======== The data

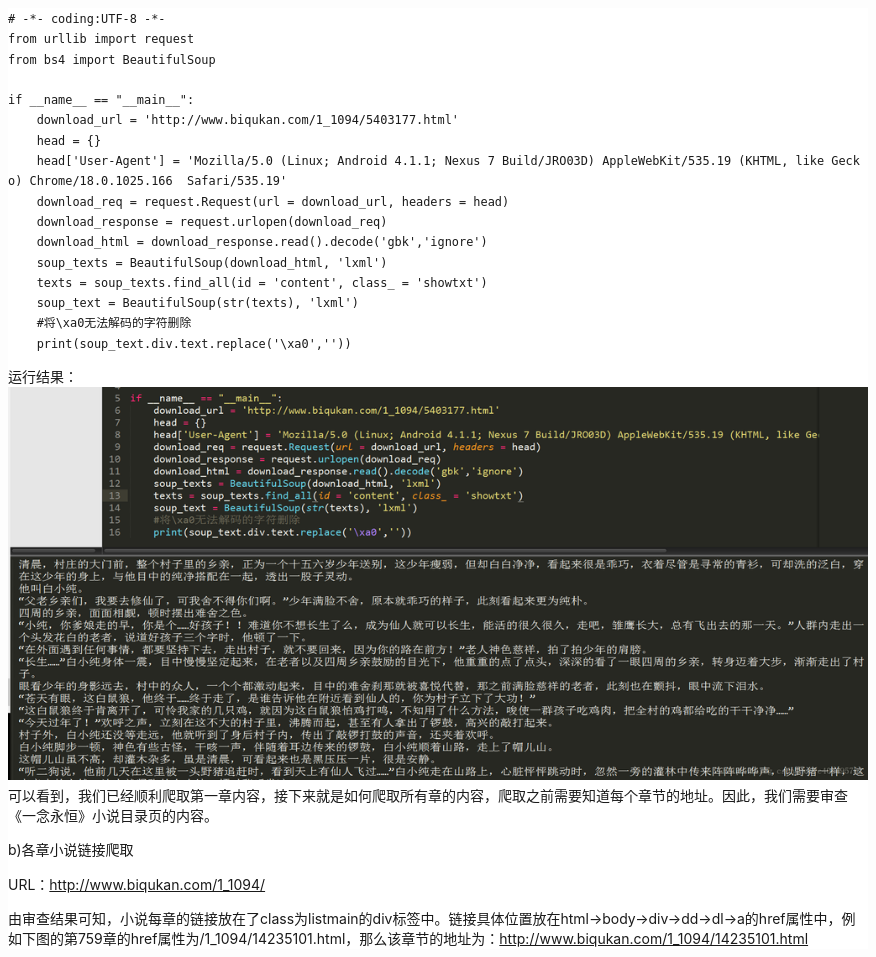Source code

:     # -*- coding:UTF-8 -*-
    from urllib import request
    from bs4 import BeautifulSoup

    if __name__ == "__main__":
        download_url = 'http://www.biqukan.com/1_1094/5403177.html'
        head = {}
        head['User-Agent'] = 'Mozilla/5.0 (Linux; Android 4.1.1; Nexus 7 Build/JRO03D) AppleWebKit/535.19 (KHTML, like Gecko) Chrome/18.0.1025.166  Safari/535.19'
        download_req = request.Request(url = download_url, headers = head)
        download_response = request.urlopen(download_req)
        download_html = download_response.read().decode('gbk','ignore')
        soup_texts = BeautifulSoup(download_html, 'lxml')
        texts = soup_texts.find_all(id = 'content', class_ = 'showtxt')
        soup_text = BeautifulSoup(str(texts), 'lxml')
        #将\xa0无法解码的字符删除
        print(soup_text.div.text.replace('\xa0',''))


   运行结果：
![image](https://github.com/winter-bear/python-study/blob/master/Python3%E7%BD%91%E7%BB%9C%E7%88%AC%E8%99%AB%E5%85%A5%E9%97%A8(Jack%20Cui)/screenshot/7-7.png)
   可以看到，我们已经顺利爬取第一章内容，接下来就是如何爬取所有章的内容，爬取之前需要知道每个章节的地址。因此，我们需要审查《一念永恒》小说目录页的内容。

b)各章小说链接爬取

   URL：http://www.biqukan.com/1_1094/

   由审查结果可知，小说每章的链接放在了class为listmain的div标签中。链接具体位置放在html->body->div->dd->dl->a的href属性中，例如下图的第759章的href属性为/1_1094/14235101.html，那么该章节的地址为：http://www.biqukan.com/1_1094/14235101.html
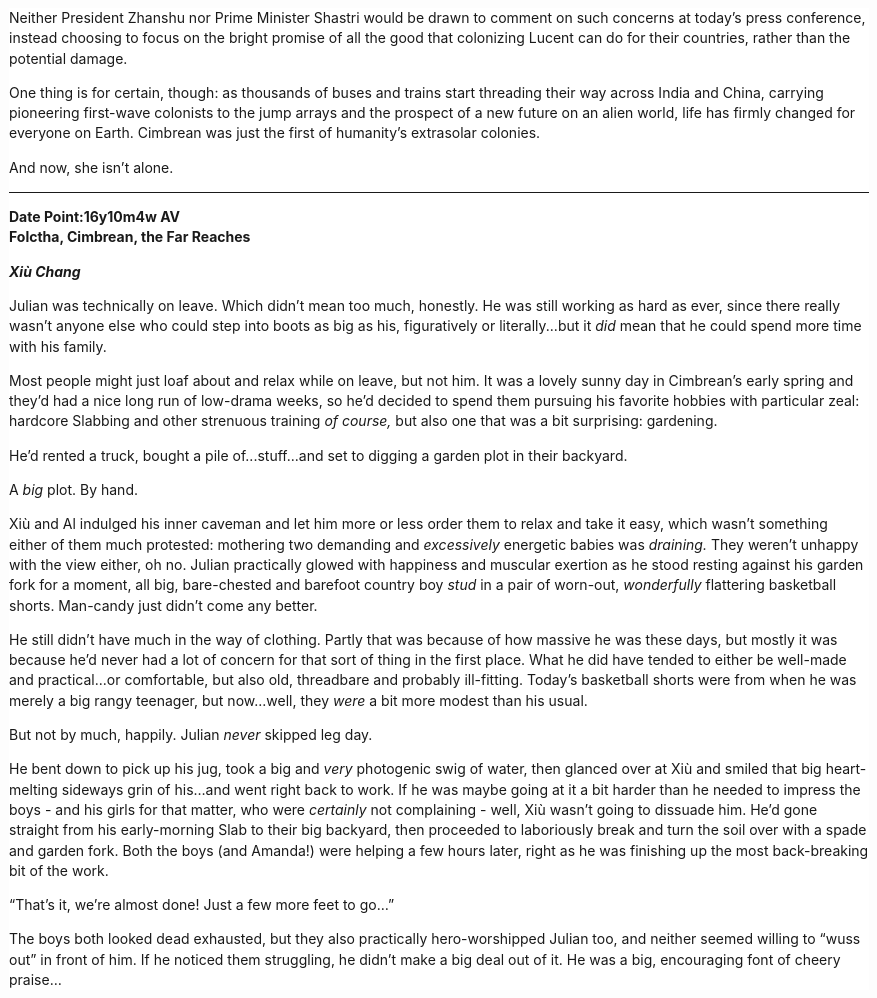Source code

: Neither President Zhanshu nor Prime Minister Shastri would be drawn to comment on such concerns at today’s press conference, instead choosing to focus on the bright promise of all the good that colonizing Lucent can do for their countries, rather than the potential damage.

One thing is for certain, though: as thousands of buses and trains start threading their way across India and China, carrying pioneering first-wave colonists to the jump arrays and the prospect of a new future on an alien world, life has firmly changed for everyone on Earth. Cimbrean was just the first of humanity’s extrasolar colonies.

And now, she isn’t alone.

---

**Date Point:16y10m4w AV**    
**Folctha, Cimbrean, the Far Reaches**

***Xiù Chang***

Julian was technically on leave. Which didn’t mean too much, honestly. He was still working as hard as ever, since there really wasn’t anyone else who could step into boots as big as his, figuratively or literally...but it *did* mean that he could spend more time with his family.

Most people might just loaf about and relax while on leave, but not him. It was a lovely sunny day in Cimbrean’s early spring and they’d had a nice long run of low-drama weeks, so he’d decided to spend them pursuing his favorite hobbies with particular zeal: hardcore Slabbing and other strenuous training *of course,* but also one that was a bit surprising: gardening.

He’d rented a truck, bought a pile of...stuff...and set to digging a garden plot in their backyard.

A *big* plot. By hand.

Xiù and Al indulged his inner caveman and let him more or less order them to relax and take it easy, which wasn’t something either of them much protested: mothering two demanding and *excessively* energetic babies was *draining.* They weren’t unhappy with the view either, oh no. Julian practically glowed with happiness and muscular exertion as he stood resting against his garden fork for a moment, all big, bare-chested and barefoot country boy *stud* in a pair of worn-out, *wonderfully* flattering basketball shorts. Man-candy just didn’t come any better.

He still didn’t have much in the way of clothing. Partly that was because of how massive he was these days, but mostly it was because he’d never had a lot of concern for that sort of thing in the first place. What he did have tended to either be well-made and practical...or comfortable, but also old, threadbare and probably ill-fitting. Today’s basketball shorts were from when he was merely a big rangy teenager, but now...well, they *were* a bit more modest than his usual.

But not by much, happily. Julian *never* skipped leg day.

He bent down to pick up his jug, took a big and *very* photogenic swig of water, then glanced over at Xiù and smiled that big heart-melting sideways grin of his…and went right back to work. If he was maybe going at it a bit harder than he needed to impress the boys - and his girls for that matter, who were *certainly* not complaining - well, Xiù wasn’t going to dissuade him. He’d gone straight from his early-morning Slab to their big backyard, then proceeded to laboriously break and turn the soil over with a spade and garden fork. Both the boys (and Amanda!) were helping a few hours later, right as he was finishing up the most back-breaking bit of the work.

“That’s it, we’re almost done! Just a few more feet to go…”

The boys both looked dead exhausted, but they also practically hero-worshipped Julian too, and neither seemed willing to “wuss out” in front of him. If he noticed them struggling, he didn’t make a big deal out of it. He was a big, encouraging font of cheery praise…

================

To do>
Swap "download_url" for "chapter_url" everywhere it occurs in the entries above, leaving every other character unchanged. Give the resulting text without the pictures.

Solved problem>
Source code

:     # -*- coding:UTF-8 -*-
    from urllib import request
    from bs4 import BeautifulSoup

    if __name__ == "__main__":
        chapter_url = 'http://www.biqukan.com/1_1094/5403177.html'
        head = {}
        head['User-Agent'] = 'Mozilla/5.0 (Linux; Android 4.1.1; Nexus 7 Build/JRO03D) AppleWebKit/535.19 (KHTML, like Gecko) Chrome/18.0.1025.166  Safari/535.19'
        download_req = request.Request(url = chapter_url, headers = head)
        download_response = request.urlopen(download_req)
        download_html = download_response.read().decode('gbk','ignore')
        soup_texts = BeautifulSoup(download_html, 'lxml')
        texts = soup_texts.find_all(id = 'content', class_ = 'showtxt')
        soup_text = BeautifulSoup(str(texts), 'lxml')
        #将\xa0无法解码的字符删除
        print(soup_text.div.text.replace('\xa0',''))


   运行结果：
![image](https://github.com/winter-bear/python-study/blob/master/Python3%E7%BD%91%E7%BB%9C%E7%88%AC%E8%99%AB%E5%85%A5%E9%97%A8(Jack%20Cui)/screenshot/7-7.png)
   可以看到，我们已经顺利爬取第一章内容，接下来就是如何爬取所有章的内容，爬取之前需要知道每个章节的地址。因此，我们需要审查《一念永恒》小说目录页的内容。

b)各章小说链接爬取

   URL：http://www.biqukan.com/1_1094/

   由审查结果可知，小说每章的链接放在了class为listmain的div标签中。链接具体位置放在html->body->div->dd->dl->a的href属性中，例如下图的第759章的href属性为/1_1094/14235101.html，那么该章节的地址为：http://www.biqukan.com/1_1094/14235101.html
Source code

: Neither President Zhanshu nor Prime Minister Shastri would be drawn to comment on such concerns at today’s press conference, instead choosing to focus on the bright promise of all the good that colonizing Lucent can do for their countries, rather than the potential damage.

One thing is for certain, though: as thousands of buses and trains start threading their way across India and China, carrying pioneering first-wave colonists to the jump arrays and the prospect of a new future on an alien world, life has firmly changed for everyone on Earth. Cimbrean was just the first of humanity’s extrasolar colonies.

And now, she isn’t alone.

---

**Date Point:16y10m4w AV**    
**Folctha, Cimbrean, the Far Reaches**

***Xiù Chang***

Julian was technically on leave. Which didn’t mean too much, honestly. He was still working as hard as ever, since there really wasn’t anyone else who could step into boots as big as his, figuratively or literally...but it *did* mean that he could spend more time with his family.

Most people might just loaf about and relax while on leave, but not him. It was a lovely sunny day in Cimbrean’s early spring and they’d had a nice long run of low-drama weeks, so he’d decided to spend them pursuing his favorite hobbies with particular zeal: hardcore Slabbing and other strenuous training *of course,* but also one that was a bit surprising: gardening.

He’d rented a truck, bought a pile of...stuff...and set to digging a garden plot in their backyard.

A *big* plot. By hand.

Xiù and Al indulged his inner caveman and let him more or less order them to relax and take it easy, which wasn’t something either of them much protested: mothering two demanding and *excessively* energetic babies was *draining.* They weren’t unhappy with the view either, oh no. Julian practically glowed with happiness and muscular exertion as he stood resting against his garden fork for a moment, all big, bare-chested and barefoot country boy *stud* in a pair of worn-out, *wonderfully* flattering basketball shorts. Man-candy just didn’t come any better.

He still didn’t have much in the way of clothing. Partly that was because of how massive he was these days, but mostly it was because he’d never had a lot of concern for that sort of thing in the first place. What he did have tended to either be well-made and practical...or comfortable, but also old, threadbare and probably ill-fitting. Today’s basketball shorts were from when he was merely a big rangy teenager, but now...well, they *were* a bit more modest than his usual.

But not by much, happily. Julian *never* skipped leg day.

He bent down to pick up his jug, took a big and *very* photogenic swig of water, then glanced over at Xiù and smiled that big heart-melting sideways grin of his…and went right back to work. If he was maybe going at it a bit harder than he needed to impress the boys - and his girls for that matter, who were *certainly* not complaining - well, Xiù wasn’t going to dissuade him. He’d gone straight from his early-morning Slab to their big backyard, then proceeded to laboriously break and turn the soil over with a spade and garden fork. Both the boys (and Amanda!) were helping a few hours later, right as he was finishing up the most back-breaking bit of the work.

“That’s it, we’re almost done! Just a few more feet to go…”

The boys both looked dead exhausted, but they also practically hero-worshipped Julian too, and neither seemed willing to “wuss out” in front of him. If he noticed them struggling, he didn’t make a big deal out of it. He was a big, encouraging font of cheery praise…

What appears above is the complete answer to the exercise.